Speaking of the not-so-jolly Green Giant, Hulk came through this show with flying colors, too. So did Cap. Neither of them had huge amounts of screen time, for transparent reasons, but what time they did have was used well and artistically. They also behaved according to pattern, and Cap actually got to tell a joke without looking stiff or uncomfortable doing it. I mean, the only thing the writers did not do with this episode was gift wrap it. It was practically a present to Marvel fans – and Cap, Hawkeye, and Hulk fans in particular. It was almost like a thank-you letter straight from the writers’ desk to the fans.
Of course, some may wonder if this is a sign that things are looking up in the Marvel Universe(s). I rather doubt that. This episode was wonderful, stupendous, and utterly amazing – and it could very well have been a one off. Marvel has a new series of “Legacy” comics out now which I do not like the look of at all. Sam is still using Cap’s suit and shield (and still spewing anti-American claptrap); Jane Foster is still prancing around as Thor, and Ironheart has replaced Tony, who has somehow vanished. This is after he had been in a coma since Civil War II. Apparently, they had him using a holographic interface to communicate with the outside world before he pulled a Houdini (putting the lie to the myth that comas equal permanent vegetative states or brain death when they did this).
It also turns out that HYDRA Cap was some kind of clone or something, not the real Steve Rogers. This means that the Real Cap is dealing with the fallout his dopplegänger caused while he was elsewhere. It seems that HYDRA Cap took over half the world and put a lot of people in front of firing squads or some such thing. Naturally, this totally ruined Real Cap’s reputation now that he has returned from the Nevernever – or whatever Marvel equivalent there might be – to clean up the mess.
You know, maybe they should rename it “Awful Comics” instead of Marvel Comics. There is not much marvelous in these new stories; just a lot of depressing horse pills which leave a lousy taste in readers’ brains.

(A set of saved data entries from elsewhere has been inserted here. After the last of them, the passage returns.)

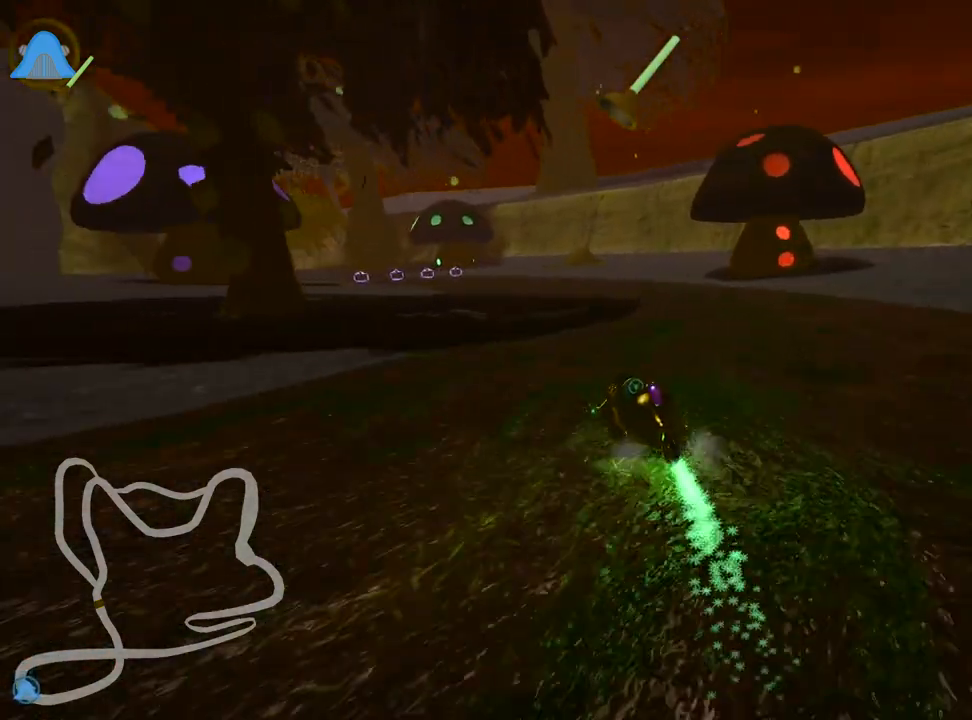
{"keys": ["up"], "events": [[350, "right", "down"], [500, "right", "up"]]}
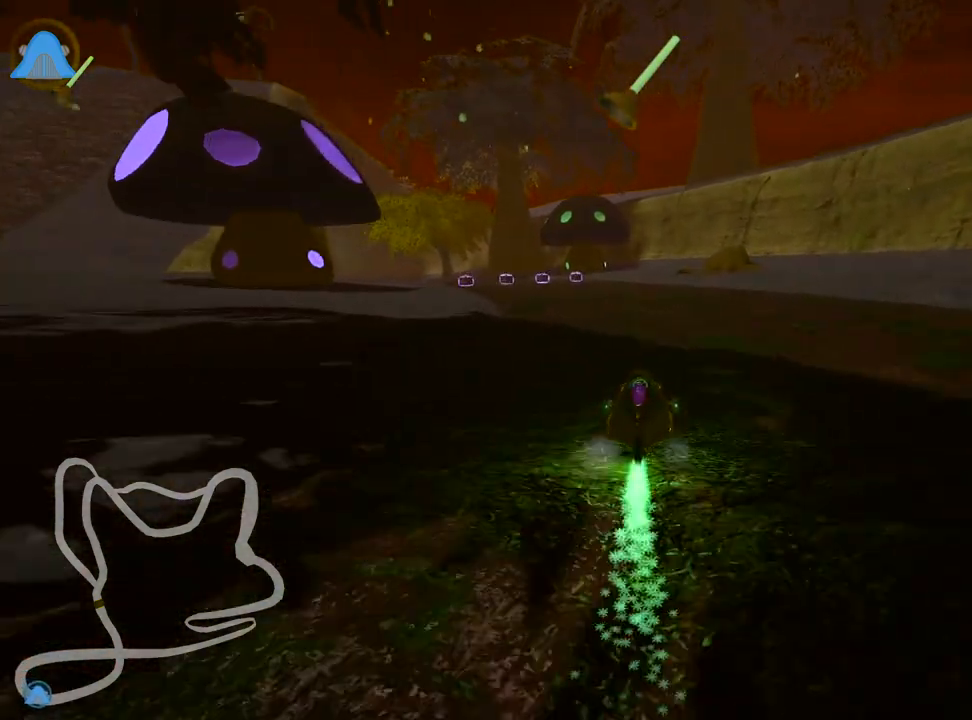
{"keys": ["skid", "up"], "events": [[67, "left", "down"], [100, "skid", "down"], [433, "left", "up"]]}
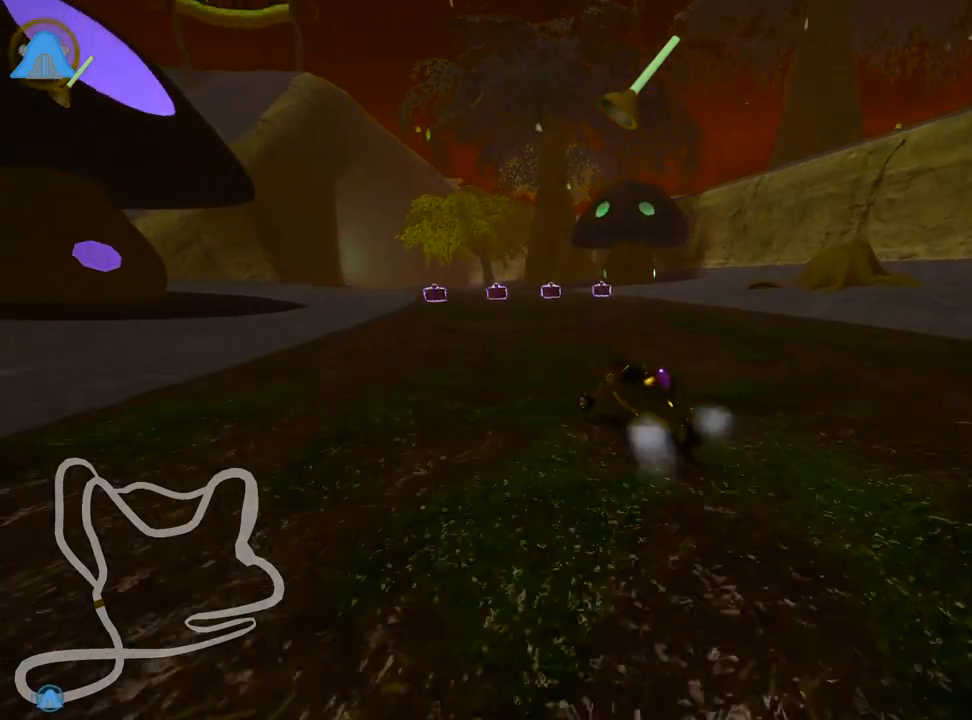
{"keys": ["right", "skid", "up"], "events": [[100, "right", "down"]]}
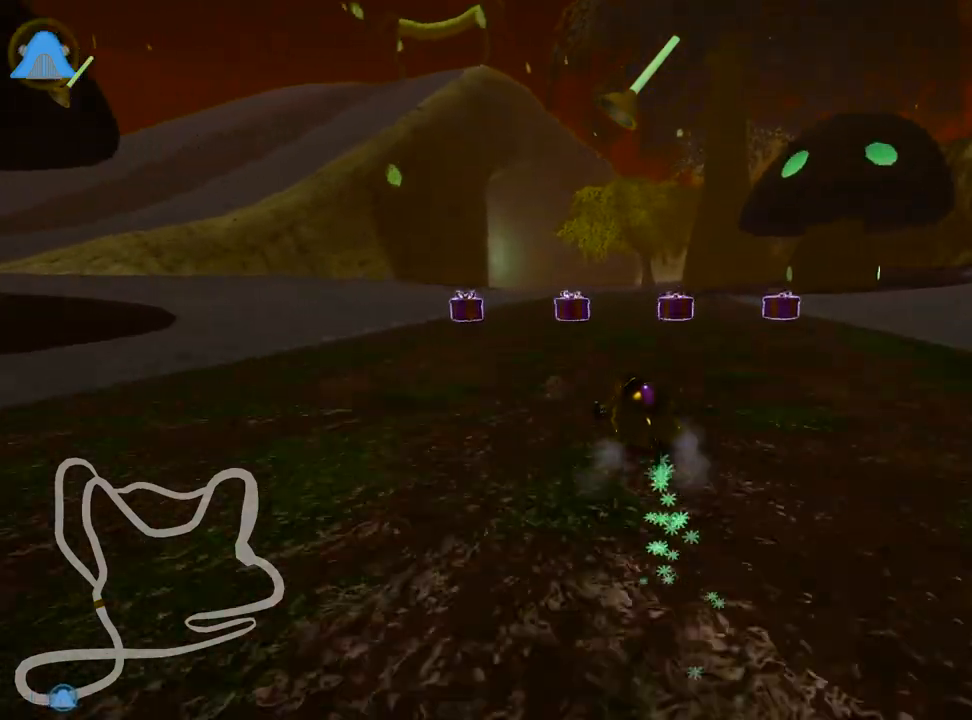
{"keys": ["right", "skid", "up"], "events": [[217, "fire", "down"], [383, "fire", "up"]]}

So no, I do not think “Why I Hate Halloween” marks the beginning of a trend. At least, I do not believe that right now. Considering the pleasant surprise the writers handed me this week, I could be in for more. While such a hope is faint, “hope springs eternal in the human breast,” and I am not going to lose hope that Marvel can right their ship. I am just not going to hold my breath while I hope for it to happen. I like living too much to try the opposite.
Anyway, readers, take the time to look up “Why I Hate Halloween.” This is good Marvel fare, believe me. If you are a Hawkeye hater, you can at least enjoy it for Cap and Hulk. Or the explosions. Or the vampires. And if none of that will win you over… (Author shrugs.) Oh, well. I tried.